Los oyentes de Jesús, interpelados por Él, reaccionan a la parábola diciendo que el delito cometido por aquellos viñadores merece la más severa condena. Y así es como leemos la historia: pensamos que Dios puede ser más violento que los malvados y que la venganza triunfa. Pero Dios no piensa así. No es un Dios vengativo, no devuelve mal por mal, sino que lo restaura todo con su amor que salva. 

En este sentido, la parábola encierra el mensaje central de nuestra fe: la entrega de Jesús demuestra el amor incondicional de Dios por nosotros. En la cruz de Jesús se revela hasta qué horrores puede llegar la maldad humana y hasta que extremos de bondad puede llegar el amor de Dios para vencer el mal con el bien y restaurarlo todo con su amor que triunfa sobre el pecado y la injusticia de los hombres. Nuestro mal descarga toda su carga mortífera quitándole la vida al Autor de la vida. Dios se manifiesta como el amor omnipotente que da su vida a quienes se la quitan. 

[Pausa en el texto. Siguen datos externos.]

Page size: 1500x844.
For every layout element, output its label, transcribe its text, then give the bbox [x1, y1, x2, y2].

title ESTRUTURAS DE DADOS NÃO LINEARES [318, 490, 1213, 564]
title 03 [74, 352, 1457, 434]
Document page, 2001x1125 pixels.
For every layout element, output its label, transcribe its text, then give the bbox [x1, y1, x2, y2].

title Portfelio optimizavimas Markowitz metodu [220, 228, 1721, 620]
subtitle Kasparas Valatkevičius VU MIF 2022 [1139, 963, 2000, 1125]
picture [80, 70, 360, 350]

Israel no aceptó el mensaje de Jesús, no se convirtió, no lo siguió. Pero la consecuencia de esto no fue la de un castigo divino, como podía esperarse por algunos pasajes del Antiguo Testamento. Lo que ocurre más bien es que a su pueblo que lo rechaza, Dios le hace la “oferta” más radical: le entrega a su “Hijo querido” como la expresión de su amor. 

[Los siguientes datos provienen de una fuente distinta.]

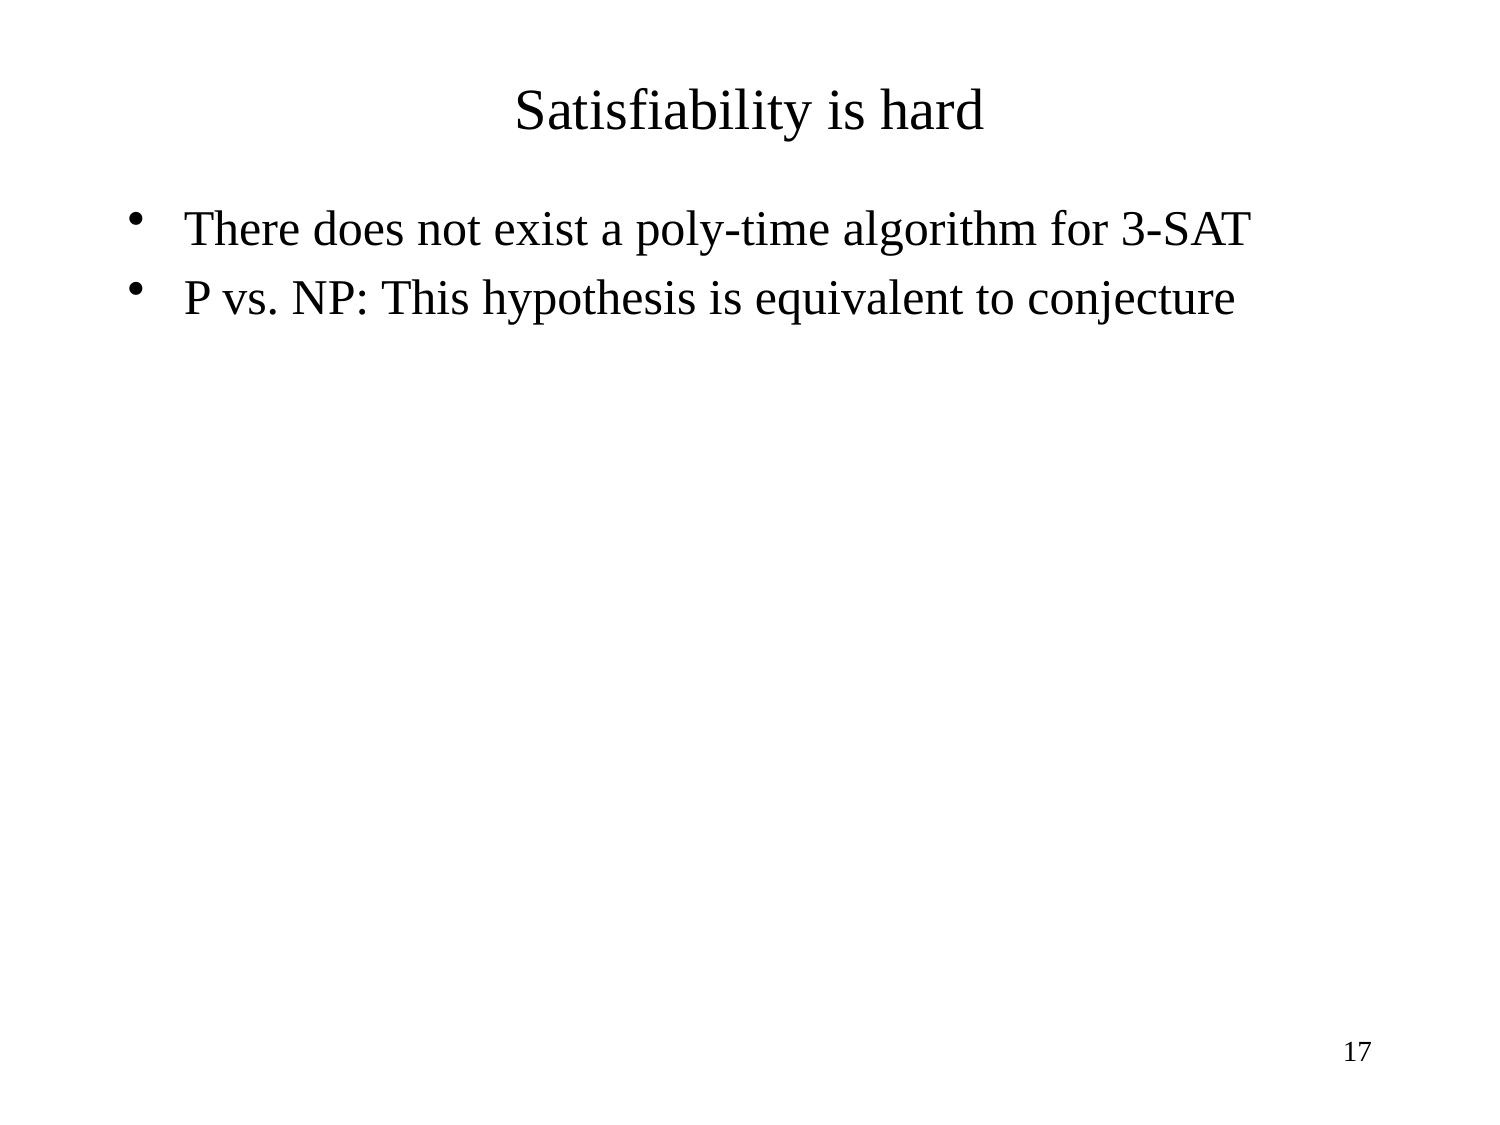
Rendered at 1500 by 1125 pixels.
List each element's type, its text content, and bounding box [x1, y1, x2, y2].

Por su parte, el mismo Jesús, con la confianza absoluta que mantuvo en Dios, y que le hizo estar en profunda sintonía con Él para asumir su voluntad como propia, nos hace ver que su muerte no fue un simple asesinato ni el resultado de un destino ciego. En su pasión, voluntariamente aceptada, Jesús revela hasta dónde es capaz de llegar el amor solidario de Dios su Padre, y el suyo propio, porque está dispuesto a ir hasta lo más alejado de sí mismo, para salvar a todos, sin excluir ni al más abandonado y perdido de sus hermanos. 

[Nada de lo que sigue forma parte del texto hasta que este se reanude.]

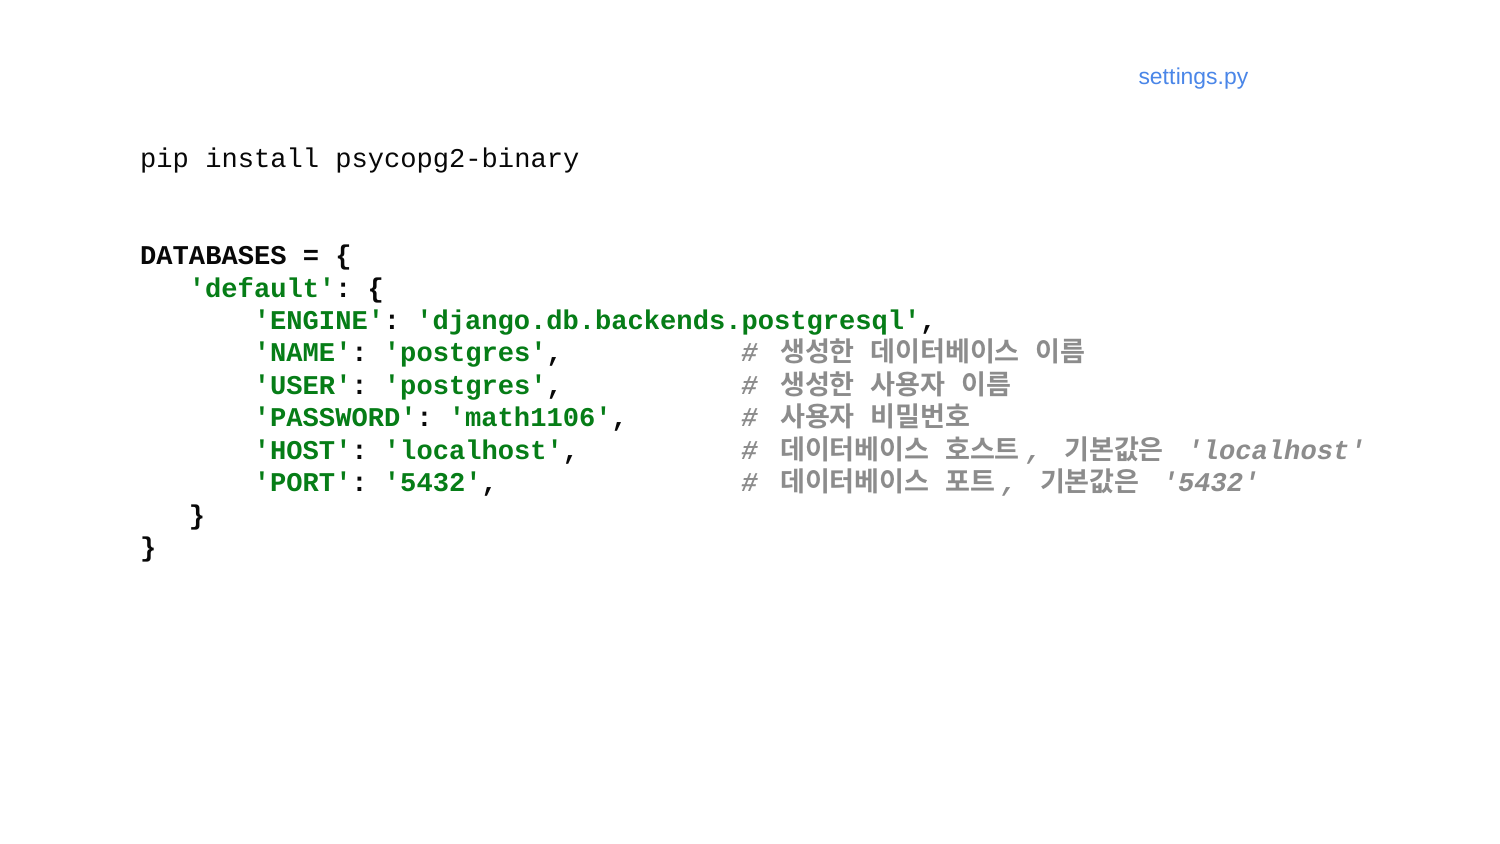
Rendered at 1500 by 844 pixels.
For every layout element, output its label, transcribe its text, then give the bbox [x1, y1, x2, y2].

text_box pip install psycopg2-binary DATABASES = { 'default': { 'ENGINE': 'django.db.backends.postgresql', 'NAME': 'postgres', # 생성한 데이터베이스 이름 'USER': 'postgres', # 생성한 사용자 이름 'PASSWORD': 'math1106', # 사용자 비밀번호 'HOST': 'localhost', # 데이터베이스 호스트, 기본값은 'localhost' 'PORT': '5432', # 데이터베이스 포트, 기본값은 '5432' } } [125, 124, 1413, 675]
text_box settings.py [930, 47, 1457, 108]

Esta adhesión de Jesús al plan de salvación del Padre se muestra de modo claro en las palabras que pronunció antes de su pasión, tal como están recogidas en el evangelio de Juan: Ahora me encuentro profundamente angustiado, pero ¿qué puedo decir? ¿Padre, líbrame de esta hora? De ningún modo; porque he venido precisamente para aceptar esta hora. Padre glorifica tu nombre. Entonces se oyó una voz venida del cielo: Yo lo he glorificado y lo volveré a glorificar” (Jn 12, 27-28). Y con esta confianza de que el Padre pondría de manifiesto el valor salvador de su entrega por nosotros, Jesús morirá exclamando: Todo está cumplido (Jn 19,30). Padre, en tus manos encomiendo mi espíritu (Lc 23,46). 

El itinerario de la cuaresma nos conduce al encuentro con un Dios Crucificado, un Dios que sufre con y como sus hijos e hijas que sufren. La cuaresma, preparación para vivir el misterio de la muerte y resurrección del Señor, nos enseña a ver la vida como Él la ve, a llenar de amor toda situación de dolor, y a enfrentar y vencer el mal como Él enseñó.